Yosu_Cadilla · March 23, 2023, 3:44pm

lxc launch ubuntu:20.04 c02n1 --vm

lxc stop c02n1
lxc cp c02n1 c02n2

lxc list
±------±--------±--------------------±-----±----------------±----------+
| c02n1 | RUNNING | 10.2.2.117 (enp5s0) | | VIRTUAL-MACHINE | 0 |
±------±--------±--------------------±-----±----------------±----------+
| c02n2 | RUNNING | 10.2.2.117 (enp5s0) | | VIRTUAL-MACHINE | 0 |
±------±--------±--------------------±-----±----------------±----------+

lxc config show c02n1 --expanded
architecture: x86_64
config:
image.architecture: amd64
image.description: ubuntu 20.04 LTS amd64 (release) (20230209)
image.label: release
image.os: ubuntu
image.release: focal
image.serial: “20230209”
image.type: disk-kvm.img
image.version: “20.04”
volatile.base_image: 0bff5ed9f18b9d9ff90c9f49a7071c8d87384964b1b772a86329c4a94a225837
volatile.cloud-init.instance-id: a736971f-bd19-4e4f-aeaa-30109f8a88c4
volatile.eth0.host_name: tapa45f6675
volatile.eth0.hwaddr: 00:16:3e:58:47:3c
volatile.last_state.power: RUNNING
volatile.last_state.ready: “false”
volatile.uuid: 24e72de7-d72b-4600-a56f-c6d8b522cb2c
volatile.uuid.generation: 24e72de7-d72b-4600-a56f-c6d8b522cb2c
volatile.vsock_id: “16”
devices:
eth0:
name: eth0
network: lxdbr0
type: nic
root:
path: /
pool: lxdpool
type: disk
ephemeral: false
profiles:

default
stateful: false
description: “”

lxc config show c02n2 --expanded
architecture: x86_64
config:
image.architecture: amd64
image.description: ubuntu 20.04 LTS amd64 (release) (20230209)
image.label: release
image.os: ubuntu
image.release: focal
image.serial: “20230209”
image.type: disk-kvm.img
image.version: “20.04”
volatile.base_image: 0bff5ed9f18b9d9ff90c9f49a7071c8d87384964b1b772a86329c4a94a225837
volatile.cloud-init.instance-id: b8d6e7d3-3b05-46af-beba-f4a99478bb74
volatile.eth0.host_name: tape8a597c3
volatile.eth0.hwaddr: 00:16:3e:3a:bc:b9
volatile.last_state.power: RUNNING
volatile.last_state.ready: “false”
volatile.uuid: 9ce83df3-77a2-4eef-a77f-9a842c4c9a90
volatile.uuid.generation: 9ce83df3-77a2-4eef-a77f-9a842c4c9a90
volatile.vsock_id: “17”
devices:
eth0:
name: eth0
network: lxdbr0
type: nic
root:
path: /
pool: lxdpool
type: disk
ephemeral: false
profiles:

default
stateful: false
description: “”

Yosu_Cadilla · March 23, 2023, 3:57pm

@tomp

tomp · April 27, 2023, 10:17am

This is caused because the official Ubuntu cloud images don’t have:

dhcp-identifier: mac

in the netplan configuration inside the image.

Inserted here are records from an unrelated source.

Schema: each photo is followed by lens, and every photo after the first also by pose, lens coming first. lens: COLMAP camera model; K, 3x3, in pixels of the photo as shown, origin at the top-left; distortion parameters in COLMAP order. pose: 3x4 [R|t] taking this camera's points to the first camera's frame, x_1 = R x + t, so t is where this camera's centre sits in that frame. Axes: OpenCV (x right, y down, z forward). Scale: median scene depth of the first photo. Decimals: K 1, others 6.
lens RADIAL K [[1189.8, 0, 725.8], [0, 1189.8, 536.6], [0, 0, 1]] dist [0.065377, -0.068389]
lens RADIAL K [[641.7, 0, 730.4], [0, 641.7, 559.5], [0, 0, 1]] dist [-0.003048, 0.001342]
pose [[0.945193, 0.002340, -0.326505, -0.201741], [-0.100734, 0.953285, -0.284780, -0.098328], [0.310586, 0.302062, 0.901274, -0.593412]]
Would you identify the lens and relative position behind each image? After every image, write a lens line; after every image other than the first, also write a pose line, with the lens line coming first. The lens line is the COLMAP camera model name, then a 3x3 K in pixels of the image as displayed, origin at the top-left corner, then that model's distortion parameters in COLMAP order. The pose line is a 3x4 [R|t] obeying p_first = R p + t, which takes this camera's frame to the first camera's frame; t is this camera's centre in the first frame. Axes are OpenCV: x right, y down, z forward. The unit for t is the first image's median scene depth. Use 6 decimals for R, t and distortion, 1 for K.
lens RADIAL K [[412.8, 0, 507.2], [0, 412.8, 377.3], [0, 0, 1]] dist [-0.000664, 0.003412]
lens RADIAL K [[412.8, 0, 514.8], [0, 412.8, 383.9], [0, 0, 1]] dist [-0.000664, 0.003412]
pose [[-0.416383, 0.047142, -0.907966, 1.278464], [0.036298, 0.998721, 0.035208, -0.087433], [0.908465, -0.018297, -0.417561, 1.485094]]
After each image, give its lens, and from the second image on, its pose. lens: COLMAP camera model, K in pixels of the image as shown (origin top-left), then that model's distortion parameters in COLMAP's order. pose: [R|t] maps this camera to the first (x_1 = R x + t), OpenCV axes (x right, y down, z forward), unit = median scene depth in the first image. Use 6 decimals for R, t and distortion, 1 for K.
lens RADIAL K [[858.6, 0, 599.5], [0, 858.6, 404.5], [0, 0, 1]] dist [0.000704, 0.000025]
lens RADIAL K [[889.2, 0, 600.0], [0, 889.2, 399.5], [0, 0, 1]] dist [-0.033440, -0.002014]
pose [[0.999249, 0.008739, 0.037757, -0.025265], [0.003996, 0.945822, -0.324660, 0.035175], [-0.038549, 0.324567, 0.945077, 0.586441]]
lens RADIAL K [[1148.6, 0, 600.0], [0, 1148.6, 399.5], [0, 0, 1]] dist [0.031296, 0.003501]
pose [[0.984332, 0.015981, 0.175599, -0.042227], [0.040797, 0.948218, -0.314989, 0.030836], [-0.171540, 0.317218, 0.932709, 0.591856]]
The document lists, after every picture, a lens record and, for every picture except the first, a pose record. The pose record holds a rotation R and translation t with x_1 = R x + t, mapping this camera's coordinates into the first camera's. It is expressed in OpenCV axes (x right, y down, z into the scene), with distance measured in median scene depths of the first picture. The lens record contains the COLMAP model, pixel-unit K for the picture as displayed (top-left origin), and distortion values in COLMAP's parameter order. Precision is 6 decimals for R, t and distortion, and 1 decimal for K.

https://netplan.readthedocs.io/en/stable/examples/#integration-with-a-windows-dhcp-server

This means that the DHCP client uses /etc/machine-id for its identifier (which is not changing between copies inside the guest).

In comparison the images:ubuntu/22.04 image from the LXD project uses dhcp-identifier: mac and does not experience this issue.

Now, LXD does generate and pass a different UUID to QEMU as the VM identifier, and this appears to be being used inside the guest initially for /etc/machine-id, but during a copy, despite the UUID being passed to the VM changing, it doesn’t appear to trigger a refresh of the /etc/machine-id file.

@Chad_Smith do you know if cloud-init should refresh /etc/machine-id if the QEMU UUID changes?